The stakeholders group met a year later to review the task force’s progress, and in 2003 a new design concept was adopted that set the course for delivery of ESS’s first neutrons by 2019. The challenge then shifted from technical to administrative: a site and host nation for the project must be selected, and the group must formalize its organizational structure and governance before the project could move forward.
Over the next five years a competitive and yet collaborative site selection process played out that left three contenders: Lund, Sweden; Debrecen, Hungary; and Bilbao, Spain. Lund was chosen as the preferred site, ultimately with the negotiated endorsements of both Spain and Hungary. Following a site review process overseen by the ESS stakeholders, the definitive selection of Lund was announced in Brussels on May 28, 2009.

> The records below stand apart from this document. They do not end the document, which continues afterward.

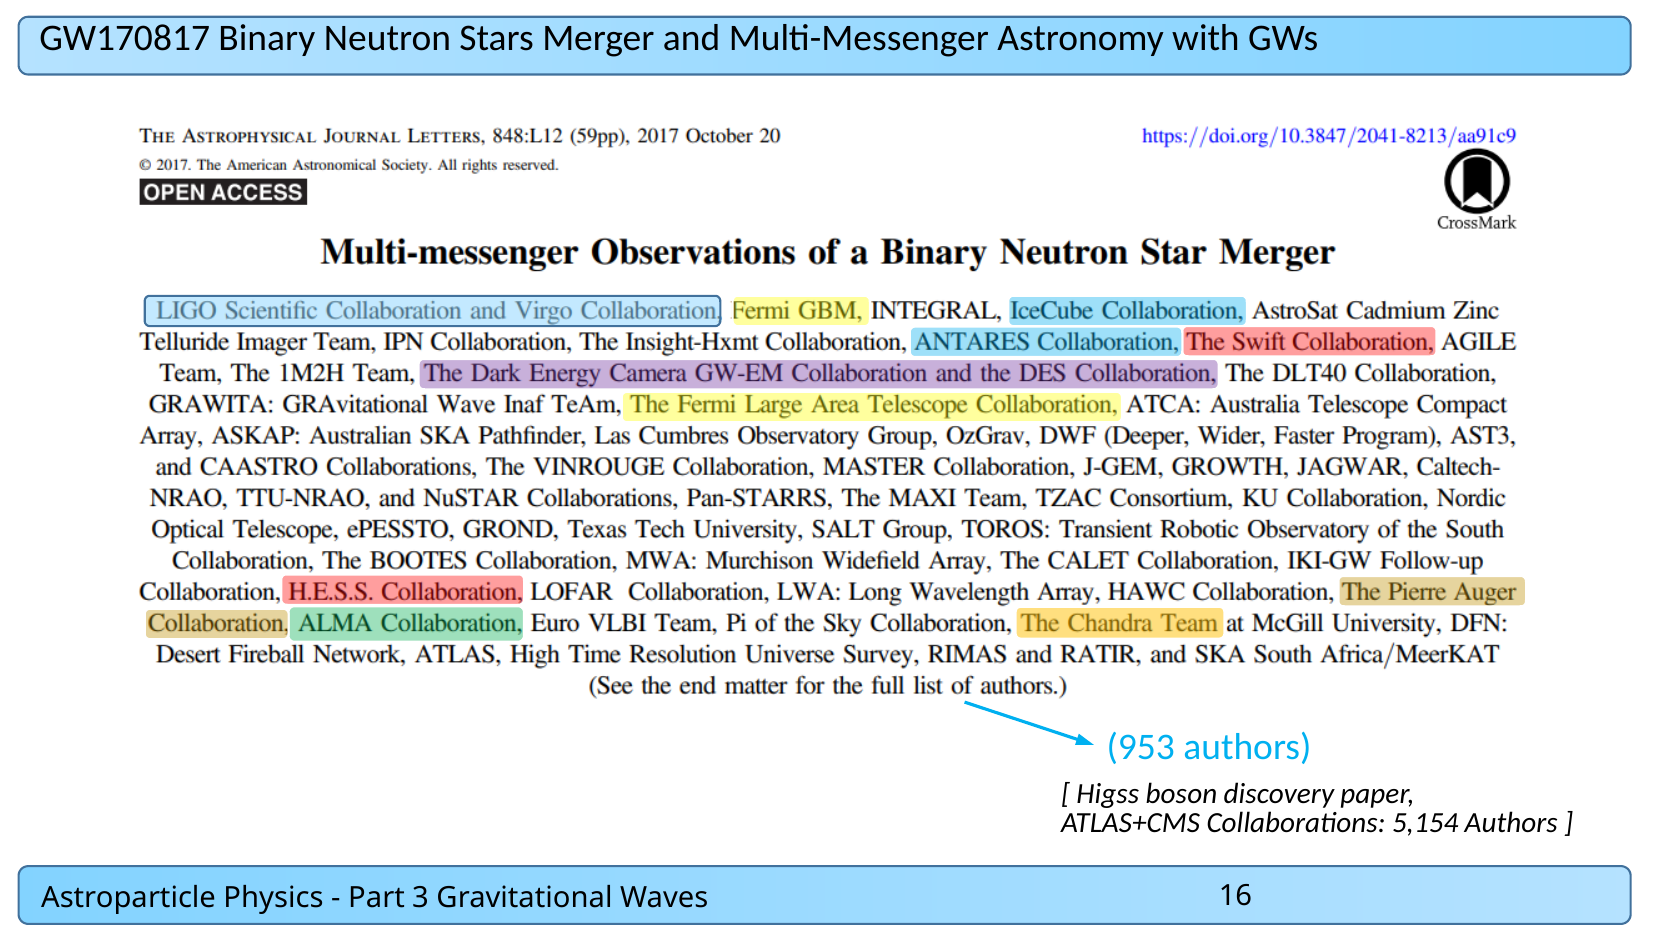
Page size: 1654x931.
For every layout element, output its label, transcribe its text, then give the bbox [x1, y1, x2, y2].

text_box Astroparticle Physics - Part 3 Gravitational Waves [40, 876, 939, 931]
text_box [732, 295, 870, 327]
text_box [621, 391, 1122, 423]
text_box [1218, 873, 1604, 931]
picture [105, 98, 1561, 711]
text_box [281, 574, 525, 605]
text_box [1015, 606, 1225, 640]
text_box [1338, 576, 1527, 607]
text_box [144, 295, 721, 327]
text_box GW170817 Binary Neutron Stars Merger and Multi-Messenger Astronomy with GWs [24, 15, 1628, 77]
text_box [418, 358, 1219, 390]
text_box [909, 295, 1437, 357]
text_box [144, 606, 524, 642]
text_box [ Higss boson discovery paper, ATLAS+CMS Collaborations: 5,154 Authors ] [1046, 773, 1600, 894]
text_box (953 authors) [1091, 723, 1392, 773]
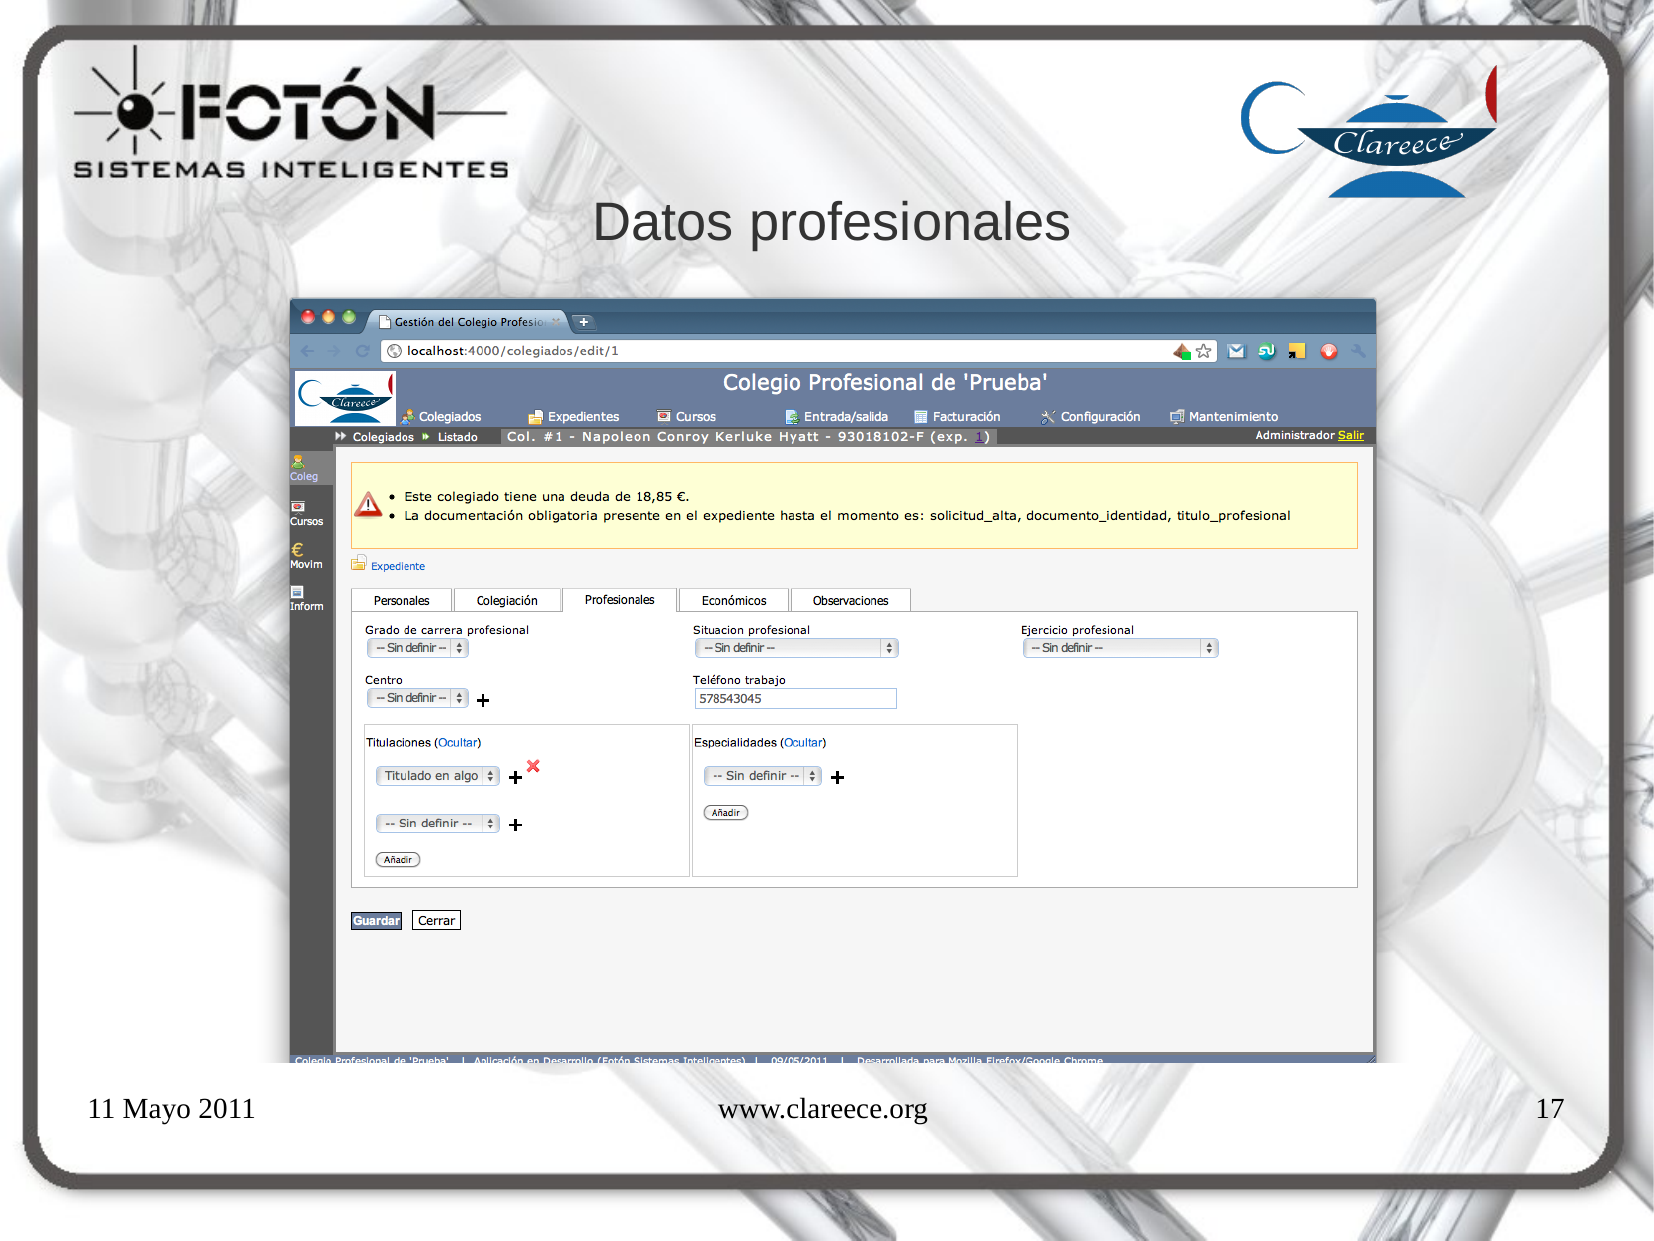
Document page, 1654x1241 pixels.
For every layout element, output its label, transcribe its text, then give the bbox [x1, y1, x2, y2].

picture [0, 0, 1654, 1241]
title Datos profesionales [88, 177, 1577, 266]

The team, led by Colin Carlile and based at the time at Lund University, went straight to work establishing an organizational structure that would oversee the future of the project. Two lines of governance were created: a steering committee composed of representatives from the many partner countries; and a board of directors formally bound to represent the interests of Sweden and Denmark, the legal and administrative owners of ESS. In 2010, ESS became ESS AB, a publicly held company with 75% of its stock held by Sweden and 25% by Denmark.
The ESS Steering Committee held its first meeting in Copenhagen in October 2009, signaling the beginning of the pre-construction phase and the true launch of a vision over 25 years in the making. With the 2011 Memorandum of Understanding establishing the current road map for ESS, and the exciting prospects of instrument prototypes, construction milestones and a full-time staff of hundreds based in Lund, the future of ESS, and of science in Europe, has never looked brighter.